Summer Institute in Technology Ethics Primary Instructors
Shannon Vallor
Baillie Gifford Chair in the Ethics of Data and Artificial Intelligence at the Edinburgh Futures Institute (EFI) at the University of Edinburgh
Shannon Vallor is the Baillie Gifford Chair in the Ethics of Data and Artificial Intelligence at the Edinburgh Futures Institute (EFI) at the University of Edinburgh, where she is also appointed in Philosophy and directs EFI’s Centre for Technomoral Futures. Professor Vallor’s research explores how new technologies, especially AI, robotics, and data science, reshape human moral character, habits, and practices. Her work includes advising policymakers and industry on the ethical design and use of AI, and she is a former Visiting Researcher and AI Ethicist at Google. Professor Vallor currently serves as Chair of Scotland’s Data Delivery Group. In addition to her many articles and published educational modules on the ethics of data, robotics, and artificial intelligence, she is the author of the book Technology and the Virtues: A Philosophical Guide to a Future Worth Wanting (Oxford University Press, 2016), the forthcoming Lessons from the AI Mirror: Rebuilding Our Humanity in an Age of Machine Thinking, and editor of the Oxford Handbook of Philosophy of Technology (Oxford University Press, 2022).
John P. Sullins
Professor of Philosophy at Sonoma State University
John P. Sullins is a professor of philosophy at Sonoma State University and the director of programming for the Sonoma State University Center for Ethics Law and Society (CELS).

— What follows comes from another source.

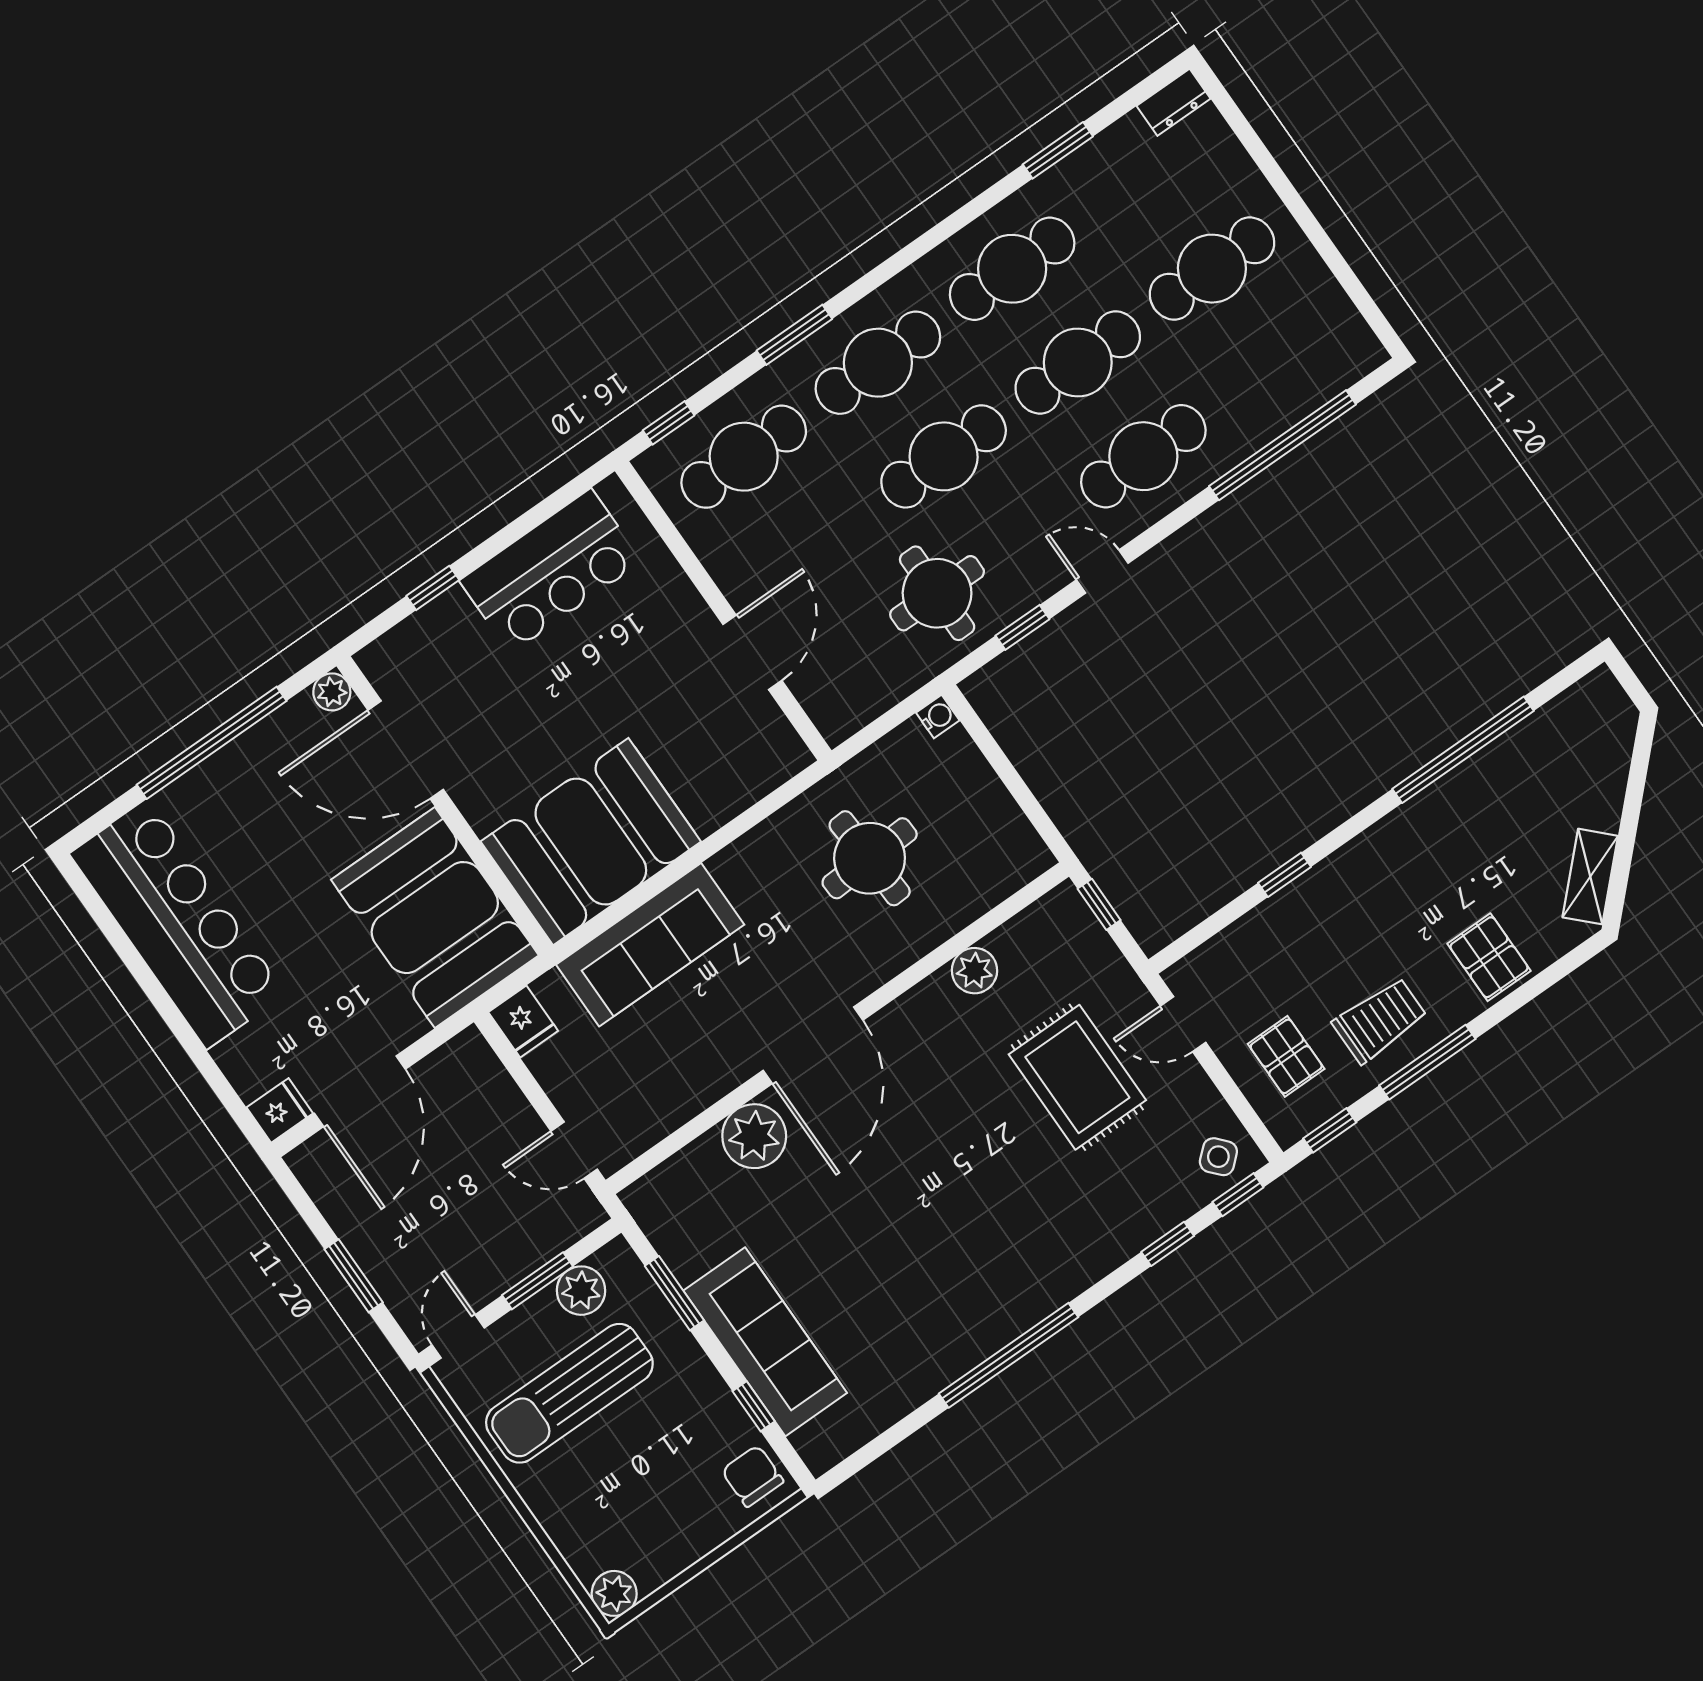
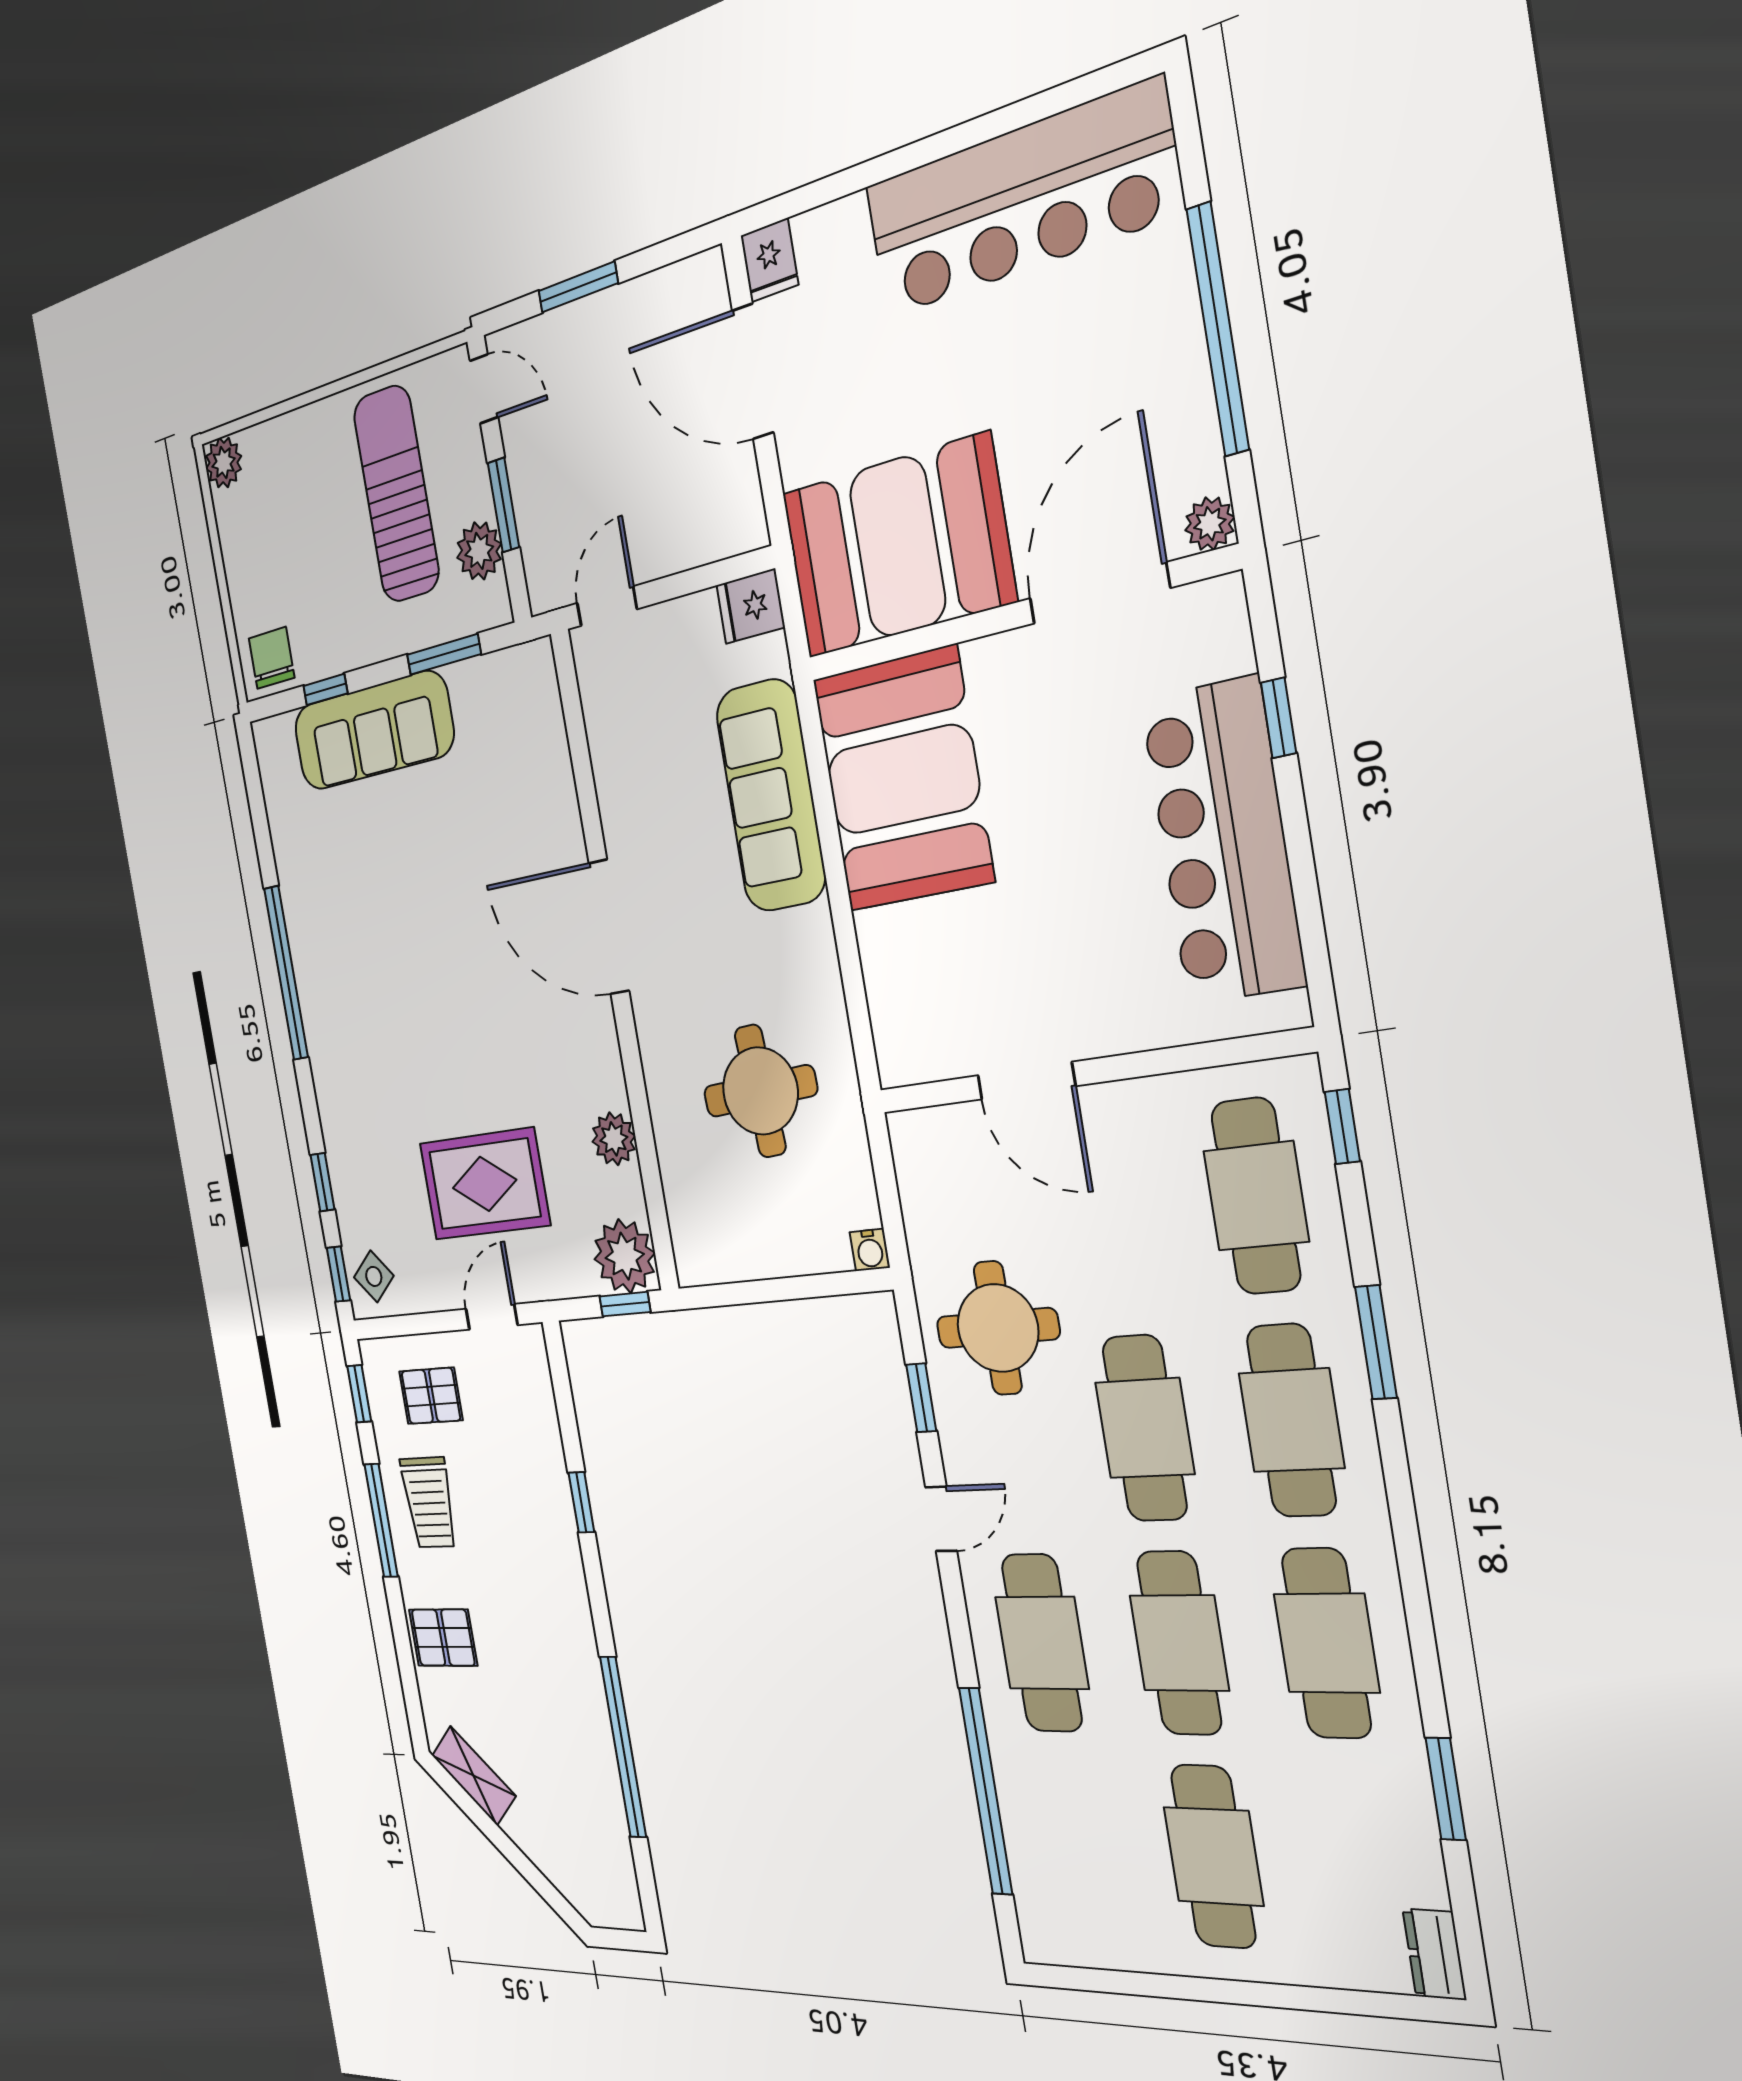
bar counter: (551, 571) -> (1223, 842), width x1.36
plant: (754, 1136) -> (625, 1256), moved
chair: (752, 1476) -> (272, 658), turned -90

He has numerous publications on the ethics of autonomous weapons systems, self-driving cars, personal robotics, affective robotics, malware ethics, and the philosophy and ethics of information technologies as well as the design of autonomous ethical agents. He is involved in industry and government consultation involving ethical practices in technology design, He is the co-author of “Courses on Ethics and AI and Autonomous Systems (IEEE, 2019)” as well as chairing the committee on Affective Computing for the IEEE “Ethically Aligned Design: A Vision for Prioritizing Human Well-Being with Autonomous and Intelligent Systems” and he co-chairs the IEEE Standards Committee P7008 - Standard for Ethically Driven Nudging for Robotic, Intelligent and Autonomous Systems. He is the co-author of Great Philosophical Objections to Artificial Intelligence: The History and Legacy of the AI Wars (Bloomsbury Press, 2021).